本書は、阪神の監督にとって必読の禁書ではなかろうか。そして「阪神の監督」を理解しようと欲するプロ野球ファンにとっても、絶好のテキストブックだ。

僕自身、プロ野球の監督稼業は不思議な商売だと少年時代から思っていた。
自分がその頃に見た監督は少なからず(失礼ながら、本書に気鋭の選手として登場する金田正泰や後藤次男諸氏も含まれるが)、彼らの現役時代を知らないから、子供の目には、甲子園のスタンドにいるおっさんと同じようにしか見えず、なんで監督やってんのやろ、なんて思って見ていたものだ。阪神に限らず、大洋でいえば、秋山登や別当薫もそんな感じで見ていた。

ただし、大洋の監督なら昼行燈と揶揄されて済むが、阪神となるとそれだけでは済まない。僕が甲子園に住んでいた当時という前置きもつくが、監督の振る舞いが、当時からパイン飴のように筒抜けで、ブンヤに監視される。人気の選手が活躍すれば、選手の手柄、彼の調子が悪くなると監督の過失、と伝わり方は偏っていた。

大人になるに従って、プロ野球を見続けていると、だんだんとわかってくる。プロ野球チームの監督になるには、人物や野球人として傑物であることはもちろん、野村・落合の域に達するには、加えて卓越した実績と言語化が必要だと悟る。
そして結果で評価されることも。




そうした“監督”に対する先入観から、藤村富美男を通して、無能の老人と描写された導入部分の、僕的にも初見の岸一郎は、実に事前の予想通りの人物だった。針のムシロのベンチに座っていれば、おのずと痔にもなるだろう。


その後、著者独自の筆致と捜索で、藤村富美男を巡る阪神のお家騒動を描きながら、それをひとつの因果として、徐々に謎の老人の正体に迫っていく。

その過程で、まるで実は岸一郎が、松木謙治郎や藤村と対峙した沢村栄治だったのか、と思わせるような展開は、大陸へのロマンとともに目が放せない。
松木が大陸のチームで、拙いノックの故郷の先輩の武勇伝に接しなかったとすれば、口惜しいが、それでこそノンフィクションだと、改めて人生のやるせなさにも気付かされる。

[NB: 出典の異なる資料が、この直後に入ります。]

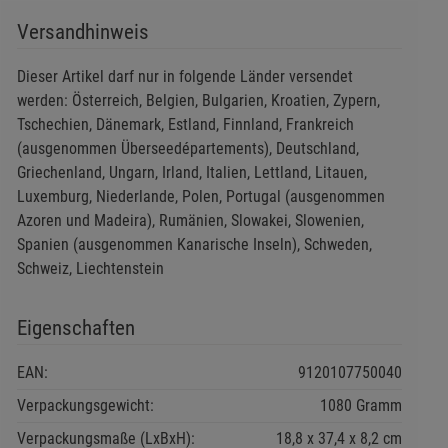
Versandhinweis
Dieser Artikel darf nur in folgende Länder versendet
werden: Österreich, Belgien, Bulgarien, Kroatien, Zypern,
Tschechien, Dänemark, Estland, Finnland, Frankreich
(ausgenommen Überseedépartements), Deutschland,
Griechenland, Ungarn, Irland, Italien, Lettland, Litauen,
Luxemburg, Niederlande, Polen, Portugal (ausgenommen
Azoren und Madeira), Rumänien, Slowakei, Slowenien,
Spanien (ausgenommen Kanarische Inseln), Schweden,
Schweiz, Liechtenstein
Eigenschaften
EAN:
9120107750040
Verpackungsgewicht:
1080 Gramm
Verpackungsmaße (LxBxH):
18,8
37,4
8,2
cm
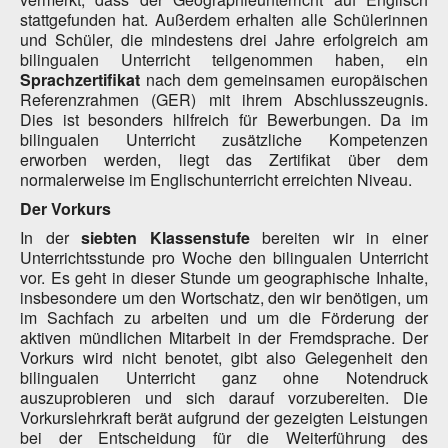
stattgefunden hat. Außerdem erhalten alle Schülerinnen
und Schüler, die mindestens drei Jahre erfolgreich am
bilingualen Unterricht teilgenommen haben, ein
Sprachzertifikat
nach dem gemeinsamen europäischen
Referenzrahmen (GER) mit ihrem Abschlusszeugnis.
Dies ist besonders hilfreich für Bewerbungen. Da im
bilingualen Unterricht zusätzliche Kompetenzen
erworben werden, liegt das Zertifikat über dem
normalerweise im Englischunterricht erreichten Niveau.
Der Vorkurs
In der
siebten Klassenstufe
bereiten wir in einer
Unterrichtsstunde pro Woche den bilingualen Unterricht
vor. Es geht in dieser Stunde um geographische Inhalte,
insbesondere um den Wortschatz, den wir benötigen, um
im Sachfach zu arbeiten und um die Förderung der
aktiven mündlichen Mitarbeit in der Fremdsprache. Der
Vorkurs wird nicht benotet, gibt also Gelegenheit den
bilingualen Unterricht ganz ohne Notendruck
auszuprobieren und sich darauf vorzubereiten. Die
Vorkurslehrkraft berät aufgrund der gezeigten Leistungen
bei der Entscheidung für die Weiterführung des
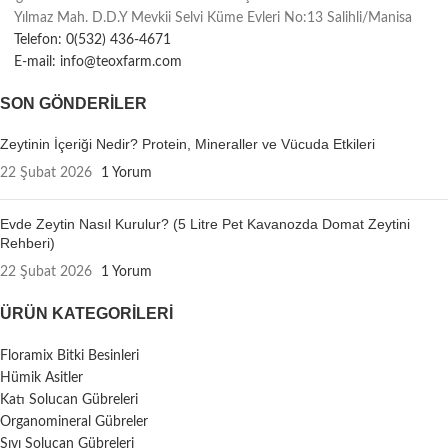
Yılmaz Mah. D.D.Y Mevkii Selvi Küme Evleri No:13 Salihli/Manisa
Telefon: 0(532) 436-4671
E-mail: info@teoxfarm.com
SON GÖNDERILER
Zeytinin İçeriği Nedir? Protein, Mineraller ve Vücuda Etkileri
22 Şubat 2026
1 Yorum
Evde Zeytin Nasıl Kurulur? (5 Litre Pet Kavanozda Domat Zeytini
Rehberi)
22 Şubat 2026
1 Yorum
ÜRÜN KATEGORILERI
Floramix Bitki Besinleri
Hümik Asitler
Katı Solucan Gübreleri
Organomineral Gübreler
Sıvı Solucan Gübreleri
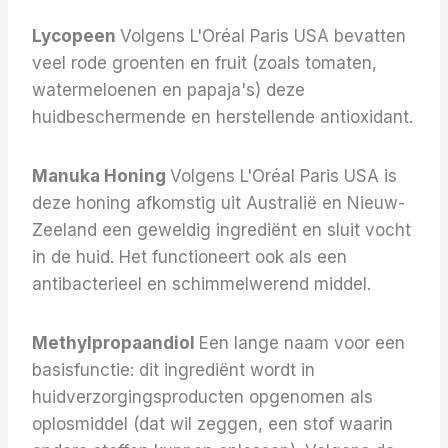
Lycopeen
Volgens L'Oréal Paris USA bevatten
veel rode groenten en fruit (zoals tomaten,
watermeloenen en papaja's) deze
huidbeschermende en herstellende antioxidant.
Manuka Honing
Volgens L'Oréal Paris USA is
deze honing afkomstig uit Australië en Nieuw-
Zeeland een geweldig ingrediënt en sluit vocht
in de huid. Het functioneert ook als een
antibacterieel en schimmelwerend middel.
Methylpropaandiol
Een lange naam voor een
basisfunctie: dit ingrediënt wordt in
huidverzorgingsproducten opgenomen als
oplosmiddel (dat wil zeggen, een stof waarin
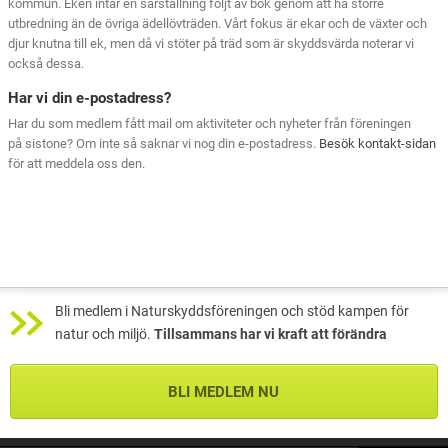
kommun. Eken intar en särställning följt av bok genom att ha större
utbredning än de övriga ädellövträden. Vårt fokus är ekar och de växter och
djur knutna till ek, men då vi stöter på träd som är skyddsvärda noterar vi
också dessa.
Har vi din e-postadress?
Har du som medlem fått mail om aktiviteter och nyheter från föreningen
på sistone? Om inte så saknar vi nog din e-postadress.
Besök kontakt-sidan
för att meddela oss den.
Bli medlem i Naturskyddsföreningen och stöd kampen för
natur och miljö.
Tillsammans har vi kraft att förändra
BLI MEDLEM NU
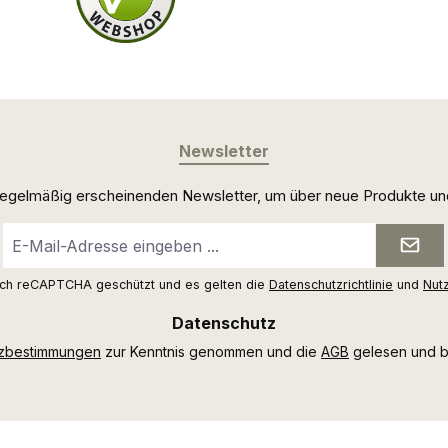
Newsletter
 regelmäßig erscheinenden Newsletter, um über neue Produkte un
E-
Mail-
Adresse
urch reCAPTCHA geschützt und es gelten die
Datenschutzrichtlinie
und
Nut
*
Datenschutz
tzbestimmungen
zur Kenntnis genommen und die
AGB
gelesen und bi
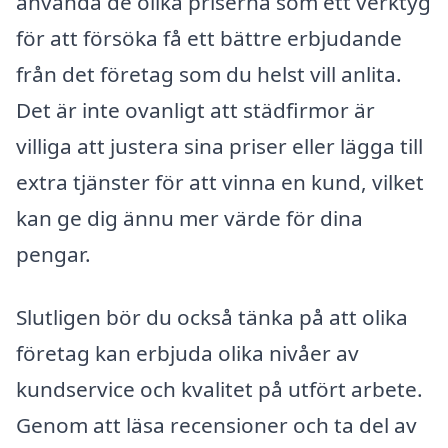
använda de olika priserna som ett verktyg
för att försöka få ett bättre erbjudande
från det företag som du helst vill anlita.
Det är inte ovanligt att städfirmor är
villiga att justera sina priser eller lägga till
extra tjänster för att vinna en kund, vilket
kan ge dig ännu mer värde för dina
pengar.
Slutligen bör du också tänka på att olika
företag kan erbjuda olika nivåer av
kundservice och kvalitet på utfört arbete.
Genom att läsa recensioner och ta del av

そしてラストには、人生の本懐を、老境に接したときにいかに果たすかと、はからずも自問自答してしまう自分がいた。


狭隘な平地に沿って大阪と神戸を一本路で結ぶ阪神電車とは裏腹に山あり谷あり、紆余曲折あり。エンタメ・ノンフィクションと銘打つにふさわしい一冊だ。

タイガースファンなら、あらゆる世代の読者が、松木謙治郎から岡田彰布に至るまで、歴々の監督を思い出して、それぞれの悲喜交々を懐かしんだのではないだろうか。
タイガースファンならずとも「おつかれ生です」と音頭を取った、もしかしたら監督になっていたかもしれない平田ヘッドコーチの満面の微笑みが、彼自身の心の底からの安堵の笑顔であったのかもと納得してしまう。

そらそうよ。
上方では、時の内閣総理大臣よりも阪神の監督の知名度のほうが高いのだから。